I hear this phrase a lot in both my personal and professional life. I’m continually amazed at the reticence people have to delete anything digital, especially email.  It’s not uncommon for me to see email accounts with thousands of read/unread messages. Whenever I suggest that a large amount of the emails could, in fact, be deleted, the users often resist.  Here are some common justifications:

  • I need those.  One time x years ago I needed something and luckily it was still in my email.
  • I never know what I’m going to need so I like to save everything, just in case.

Whenever I hear this I always like to ask “just in case of what?” My mind immediately thinks about just-in-case scenarios where hoarding and mismanaging emails is detrimental.

Just in case my email account gets hacked I want to know exactly what was compromised.  Often when people save everything they don’t know, or remember, exactly what’s stored in their email account.  

Just in case I want Google to learn even more about my habits by analyzing the content of my emails.

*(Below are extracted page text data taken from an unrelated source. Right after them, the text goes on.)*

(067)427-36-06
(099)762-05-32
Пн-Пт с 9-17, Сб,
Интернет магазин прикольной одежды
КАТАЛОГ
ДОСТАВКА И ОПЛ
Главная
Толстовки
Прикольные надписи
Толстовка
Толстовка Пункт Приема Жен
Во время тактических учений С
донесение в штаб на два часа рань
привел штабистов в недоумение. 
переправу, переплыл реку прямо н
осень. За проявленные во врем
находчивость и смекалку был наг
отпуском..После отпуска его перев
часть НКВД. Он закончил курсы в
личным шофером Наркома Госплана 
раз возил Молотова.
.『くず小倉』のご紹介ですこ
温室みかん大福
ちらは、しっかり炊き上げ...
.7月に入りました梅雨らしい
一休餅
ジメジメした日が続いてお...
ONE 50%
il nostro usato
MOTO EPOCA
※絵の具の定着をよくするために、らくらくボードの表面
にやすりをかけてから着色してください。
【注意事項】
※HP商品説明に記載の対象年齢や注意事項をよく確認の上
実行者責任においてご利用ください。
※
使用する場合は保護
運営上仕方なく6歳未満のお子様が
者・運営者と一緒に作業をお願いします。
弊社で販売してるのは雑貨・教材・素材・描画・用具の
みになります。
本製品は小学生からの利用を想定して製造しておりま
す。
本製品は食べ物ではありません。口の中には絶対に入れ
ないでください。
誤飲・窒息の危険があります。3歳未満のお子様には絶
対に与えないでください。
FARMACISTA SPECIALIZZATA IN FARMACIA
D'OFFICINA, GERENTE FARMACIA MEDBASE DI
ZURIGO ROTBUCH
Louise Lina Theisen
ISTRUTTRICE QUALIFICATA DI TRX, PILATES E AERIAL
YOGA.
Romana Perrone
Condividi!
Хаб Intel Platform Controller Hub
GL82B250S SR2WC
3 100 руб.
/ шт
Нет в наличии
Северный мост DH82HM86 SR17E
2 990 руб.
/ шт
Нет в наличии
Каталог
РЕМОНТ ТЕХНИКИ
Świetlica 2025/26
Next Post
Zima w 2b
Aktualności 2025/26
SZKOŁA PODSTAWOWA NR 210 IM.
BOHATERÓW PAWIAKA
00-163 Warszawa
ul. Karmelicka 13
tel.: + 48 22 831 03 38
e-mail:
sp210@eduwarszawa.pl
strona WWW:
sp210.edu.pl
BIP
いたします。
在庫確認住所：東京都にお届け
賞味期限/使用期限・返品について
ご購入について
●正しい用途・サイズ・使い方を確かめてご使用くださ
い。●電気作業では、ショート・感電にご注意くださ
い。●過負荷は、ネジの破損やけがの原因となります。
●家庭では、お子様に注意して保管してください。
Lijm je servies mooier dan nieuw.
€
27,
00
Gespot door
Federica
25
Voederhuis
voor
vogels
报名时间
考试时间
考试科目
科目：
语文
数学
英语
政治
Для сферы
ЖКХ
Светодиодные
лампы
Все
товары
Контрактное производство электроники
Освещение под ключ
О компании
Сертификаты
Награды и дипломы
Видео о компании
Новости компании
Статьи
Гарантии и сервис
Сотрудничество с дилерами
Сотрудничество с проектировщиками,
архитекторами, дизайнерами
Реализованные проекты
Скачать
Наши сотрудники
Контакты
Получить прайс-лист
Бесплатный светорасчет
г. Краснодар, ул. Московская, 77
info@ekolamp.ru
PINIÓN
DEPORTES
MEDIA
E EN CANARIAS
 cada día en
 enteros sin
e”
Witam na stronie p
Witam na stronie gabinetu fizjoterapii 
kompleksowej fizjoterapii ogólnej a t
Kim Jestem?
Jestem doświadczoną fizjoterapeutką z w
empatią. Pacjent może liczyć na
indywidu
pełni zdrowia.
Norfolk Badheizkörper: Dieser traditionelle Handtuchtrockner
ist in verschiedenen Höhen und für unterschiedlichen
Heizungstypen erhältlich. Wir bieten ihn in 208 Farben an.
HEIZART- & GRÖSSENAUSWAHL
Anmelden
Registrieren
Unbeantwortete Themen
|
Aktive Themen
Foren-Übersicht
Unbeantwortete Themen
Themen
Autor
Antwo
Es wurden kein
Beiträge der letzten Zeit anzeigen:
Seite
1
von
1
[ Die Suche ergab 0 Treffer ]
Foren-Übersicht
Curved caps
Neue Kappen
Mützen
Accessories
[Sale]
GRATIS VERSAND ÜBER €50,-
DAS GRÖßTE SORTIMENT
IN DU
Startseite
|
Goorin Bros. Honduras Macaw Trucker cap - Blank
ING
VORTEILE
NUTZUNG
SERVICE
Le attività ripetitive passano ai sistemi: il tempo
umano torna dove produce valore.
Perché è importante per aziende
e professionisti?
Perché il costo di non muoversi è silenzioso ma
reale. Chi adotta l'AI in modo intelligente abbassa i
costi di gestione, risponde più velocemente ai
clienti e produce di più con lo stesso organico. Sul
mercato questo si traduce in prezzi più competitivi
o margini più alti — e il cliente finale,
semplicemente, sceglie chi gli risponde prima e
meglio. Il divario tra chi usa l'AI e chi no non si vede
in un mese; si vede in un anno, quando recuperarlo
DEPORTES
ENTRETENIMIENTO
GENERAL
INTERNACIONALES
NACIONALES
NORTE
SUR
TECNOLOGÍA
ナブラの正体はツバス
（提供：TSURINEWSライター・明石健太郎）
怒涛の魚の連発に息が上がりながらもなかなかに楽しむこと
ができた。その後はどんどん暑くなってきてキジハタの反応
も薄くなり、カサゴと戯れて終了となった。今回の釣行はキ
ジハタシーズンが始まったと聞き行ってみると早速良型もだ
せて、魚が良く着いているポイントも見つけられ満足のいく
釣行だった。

The more information I keep, the more data companies have to analyze. For the moment the intention is to create targeted advertising, but who knows what else can be done with the data in the future.

Just in case I need something later that I didn’t realize I would need. This reason probably has the most weight with users because it illustrates the unknown. Deleting emails scares people because they don’t want to get in trouble later for not having something or they need a CYA paper trail.  However, understanding how to recognize (and create) emails of value and practicing strategic saving can help to combat this mentality.

A few months ago I had a conversation with an IT guy who saves all his email.  He felt justified because storage is cheap and he never knew when he would need something.  I pressed for an example and he told me about a time when he had to reinstall MS Office on his computer and the information was in a 2-year-old email.  He spent ~10-15 minutes searching for the right email.  I pointed out that this scenario is a perfect example of strategic saving.  I would have saved that email someplace obvious because that’s valuable information and not wasted time searching.

In my opinion, people tend to fixate on the few times when saving something for an excessive period of time ended up being beneficial as a justification to save everything all the time. However, to only focus on these exceptions negates all the other times when something was purged and never needed again.